Paolillo Mayra, Barbieri Annalisa, Zanassi Patrizia, Schinelli Sergio
Dipartimento di Farmacologia Sperimentale ed Applicata, Università di Pavia, Viale Taramelli 14, 27100, Pavia, Italy.
J Neurooncol. 2006 Aug;79(1):1-7. doi: 10.1007/s11060-005-9111-z. Epub 2006 Mar 24.
The endothelins (ETs) are a family of three peptides named ET-1, ET-2 and ET-3 that have been initially isolated as potent vasoactive peptides; ETs are synthesized as precursor proteins (preproETs) and are activated by proteolytic cleavage. ETs exert their biological effects through the activation of two receptors subtypes, ETA and ETB. Recent studies have shown that, besides its vascular effects, ET-1 appears to play a major role also in the growth and progression of various types of cancers and ETA or ETB are alternatively indicated as mediators of the ET-1 biological effects. In this study we have investigated the expression and the amounts of preproET-1, preproET-2, ETA and ETB receptors mRNA by classical RT-PCR and quantitative real-time PCR in one human low grade astrocytoma cell line and eight human glioblastoma cell lines. PCR products corresponding to ETB receptor and preproET-1 were detectable in all the cell lines whilst ETA receptor and preproET-2 were only detected in five cell lines. Quantitative real-time PCR experiments showed wide differences in the amounts of mRNAs among the cell lines examined. Range values were 0.23-4860.51 fg/mug total cDNA for preproET-1; 0.13-3330.18 fg/mug total cDNA for preproET-2; 0.63-286.12 fg/mug total cDNA for ETA and 14.40-6720.67 fg/mug total cDNA for ETB. We measured the ET-1 released in the extracellular medium by an ELISA assay and we found an excellent correlation (correlation coefficient r = 0.9526, P = 0.0003) between the amounts of preproET-1 mRNA and released ET-1 peptide. Finally, in the 1321N1 cell line ETB receptors are functionally coupled to intracellular signaling pathways because the stimulation of ETB receptors by ET-1 induces the phosphorylation of the extracellular regulated kinases (ERKs). Although the majority of glioblastoma cell lines in culture express ET isoforms and ET receptors, we conclude that ET-1 and the ETB receptors are likely to mediate the effects of the ET system in glioblastoma cell lines.

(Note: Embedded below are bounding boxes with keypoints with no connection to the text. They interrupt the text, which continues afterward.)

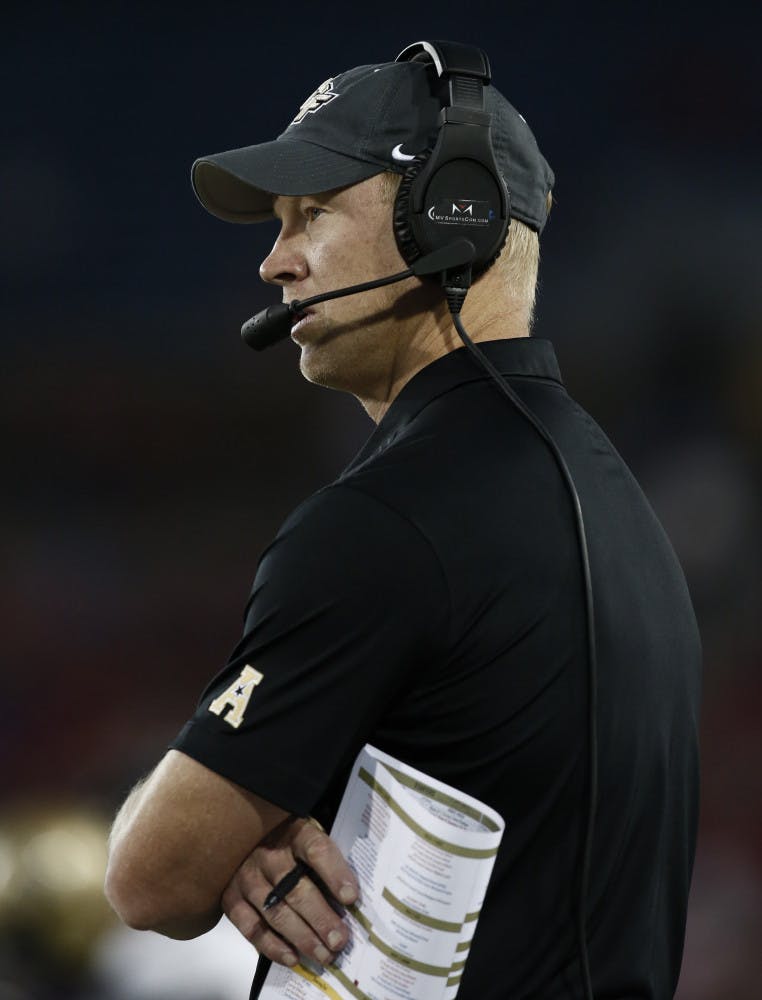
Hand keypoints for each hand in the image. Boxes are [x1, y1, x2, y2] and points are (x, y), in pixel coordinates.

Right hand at [222, 815, 359, 967]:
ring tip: (324, 955)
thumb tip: (352, 899)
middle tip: (339, 940)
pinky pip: (252, 927)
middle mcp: (268, 854)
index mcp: (294, 832)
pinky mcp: (231, 898)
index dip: (334, 874)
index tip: (351, 898)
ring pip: (276, 912)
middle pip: (297, 889)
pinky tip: (292, 957)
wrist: (242, 837)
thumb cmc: (287, 842)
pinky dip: (272, 946)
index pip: (316, 850)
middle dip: (321, 919)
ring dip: (302, 938)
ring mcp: (247, 877)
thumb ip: (327, 860)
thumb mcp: (309, 836)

内皮素(ETs)是由ET - 1、ET - 2和ET - 3三种肽组成的家族,最初作为强效血管活性肽被分离出来;ETs以前体蛋白(前体ETs)的形式合成,并通过蛋白水解切割被激活。ETs通过激活两种受体亚型ETA和ETB发挥其生物学效应。最近的研究表明,除了其血管效应外,ET - 1似乎在各种类型癌症的生长和进展中也起主要作用,并且ETA或ETB被交替认为是ET - 1生物学效应的介质。在本研究中,我们通过经典逆转录聚合酶链反应(RT - PCR)和定量实时PCR,研究了一种人低级别星形细胞瘤细胞系和八种人胶质母细胞瘤细胞系中前体ET - 1、前体ET - 2、ETA和ETB受体mRNA的表达和含量。在所有细胞系中均可检测到与ETB受体和前体ET - 1相对应的PCR产物,而ETA受体和前体ET - 2仅在五个细胞系中被检测到。定量实时PCR实验显示,在所检测的细胞系中,mRNA含量存在很大差异。前体ET - 1的范围值为0.23 - 4860.51 fg/μg总cDNA;前体ET - 2为0.13 - 3330.18 fg/μg总cDNA;ETA为0.63 - 286.12 fg/μg总cDNA;ETB为14.40 - 6720.67 fg/μg总cDNA。我们通过酶联免疫吸附测定(ELISA)检测了细胞外培养基中释放的ET - 1,发现前体ET - 1 mRNA含量与释放的ET - 1肽之间存在极好的相关性(相关系数r = 0.9526,P = 0.0003)。最后,在1321N1细胞系中,ETB受体在功能上与细胞内信号通路偶联,因为ET - 1对ETB受体的刺激会诱导细胞外调节激酶(ERK)的磷酸化。尽管培养的大多数胶质母细胞瘤细胞系表达ET异构体和ET受体,但我们得出结论,ET - 1和ETB受体可能介导ET系统在胶质母细胞瘤细胞系中的作用。